* [QUESTIONS ON THE MATERIAL]
1 - Reproduce the passage of the article on campus encampment cleanup costs that begins at the words "Following the Israel-Hamas" and ends after "barricades being common.".
2 - Carry on the article about campus encampment cleanup costs from where it stops.

Following the Israel-Hamas War, universities across the US and UK faced multimillion-dollar expenses to repair the damage left by pro-Palestinian encampments. 

According to The LA Times, the University of California system alone spent over $29 million during the spring of 2024 to address the explosive riots over the Israel-Hamas War. Ninety percent of this money was allocated to funding additional safety measures, including increased police presence and security.

According to the Jewish Telegraphic Agency, demonstrations set up tent encampments that swiftly descended into violence and property damage, with instances of vandalism, trespassing, theft, and constructing barricades being common.  

Encampments across the University of California system descended not just into property damage and vandalism but also attracted rodents and pests, which required the universities to also spend money on waste removal and pest control, according to The LA Times. 

Who had the highest clean-up bill?

UCLA, one of the hotspots for some of the most volatile protests of 2024, incurred the highest cleanup bill among all 10 UC campuses. According to The LA Times, UCLA spent $10m. on safety and security and $400,000 on building repairs. 

A pro-Israel protester walks with an Israeli flag near protesters attending a demonstration in support of Palestinians in Gaza, amid the ongoing conflict between Israel and the Palestinian Islamist group Hamas, at the University of California Los Angeles (UCLA) in Los Angeles, California, U.
A pro-Israel protester walks with an Israeli flag near protesters attending a demonstration in support of Palestinians in Gaza, amid the ongoing conflict between Israel and the Palestinian Islamist group Hamas, at the University of California Los Angeles (UCLA) in Los Angeles, California, U. (credit: DAVID SWANSON/REUTERS)

The LA Times reported that UC Berkeley spent $8m. on cleanup costs, UC Irvine paid $2.9m., UC Santa Cruz $2.7m., UC San Diego $2m., and UC Santa Barbara $1.3m. 

Students voluntarily dismantled encampments without police intervention at the four lowest-spending campuses: UC San Francisco, at $325,000; UC Merced, at $255,000; UC Davis, at $150,000; and UC Riverside, at $25,000, according to The LA Times.

What students had to say

At UC Davis, Gabriel Gaysinsky, a member of the executive board of UC Davis’s pro-Israel group, Aggies for Israel, confirmed to The Jerusalem Post that members of the encampment ended up taking down their installation themselves.

* [SOURCE INFORMATION]
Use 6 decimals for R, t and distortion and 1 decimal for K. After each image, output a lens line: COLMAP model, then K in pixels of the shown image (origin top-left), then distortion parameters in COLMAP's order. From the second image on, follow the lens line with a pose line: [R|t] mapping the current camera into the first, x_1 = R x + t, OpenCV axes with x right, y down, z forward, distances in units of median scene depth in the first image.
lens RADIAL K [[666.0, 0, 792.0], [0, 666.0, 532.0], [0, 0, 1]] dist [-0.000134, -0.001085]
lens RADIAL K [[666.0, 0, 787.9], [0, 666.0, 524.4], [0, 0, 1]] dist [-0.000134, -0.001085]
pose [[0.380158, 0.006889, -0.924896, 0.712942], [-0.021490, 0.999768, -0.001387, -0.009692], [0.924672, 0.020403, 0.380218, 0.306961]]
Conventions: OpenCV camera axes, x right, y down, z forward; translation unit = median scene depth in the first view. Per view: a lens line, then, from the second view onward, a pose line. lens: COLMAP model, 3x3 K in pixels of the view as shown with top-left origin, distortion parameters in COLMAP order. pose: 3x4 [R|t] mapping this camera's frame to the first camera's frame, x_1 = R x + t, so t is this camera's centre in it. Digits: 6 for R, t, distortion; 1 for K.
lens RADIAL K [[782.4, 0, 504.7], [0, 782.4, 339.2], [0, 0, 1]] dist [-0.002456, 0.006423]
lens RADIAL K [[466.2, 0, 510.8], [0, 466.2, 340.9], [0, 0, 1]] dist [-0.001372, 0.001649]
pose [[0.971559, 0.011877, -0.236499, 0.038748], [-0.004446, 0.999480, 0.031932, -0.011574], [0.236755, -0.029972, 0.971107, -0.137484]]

* [RESULTS IN ORDER]
1 -
Following the Israel-Hamas War, universities across the US and UK faced multimillion-dollar expenses to repair the damage left by pro-Palestinian encampments. 

According to The LA Times, the University of California system alone spent over $29 million during the spring of 2024 to address the explosive riots over the Israel-Hamas War. Ninety percent of this money was allocated to funding additional safety measures, including increased police presence and security.

According to the Jewish Telegraphic Agency, demonstrations set up tent encampments that swiftly descended into violence and property damage, with instances of vandalism, trespassing, theft, and constructing barricades being common.

2 -
However, he added that after their clean-up, “they left chalk graffiti in the middle of the quad saying that they’d be back and a number of pro-Palestine messages.”

Even though the encampment was taken down at the end of the school year, Gaysinky added that “the tents left dead grass for months,” which served as a reminder of what once lay there. Gaysinsky told the Post that the UC Davis encampment had posters of the PFLP, Hamas symbols, and even banners saying, “The intifada is here.”

Pro-Palestinian protest clean-up in the UK

American college administrations were not the only ones facing the grave task of cleaning up their campuses. According to The Jewish Chronicle, the University of Cambridge and the University of Oxford have incurred over £615,000 in combined costs because of pro-Palestine encampments and protests.

The Jewish Chronicle reported that the style of the protests bore a resemblance to pro-Palestinian protests in the US. Palestine Action, the direct group that the Home Secretary plans to put under anti-terror laws, occupied Greenwich House, an important administrative center for the university, from November 22 to December 6. 

The center houses sensitive and confidential information. A statement from the University of Cambridge posted on its website on December 3, 2024, echoed concerns about the sensitive material in the center:

“The occupation of Greenwich House continues… as an employer and as a trusted partner to many other external organizations, we must take our responsibilities for the information held there, much of which is confidential and/or sensitive, extremely seriously.”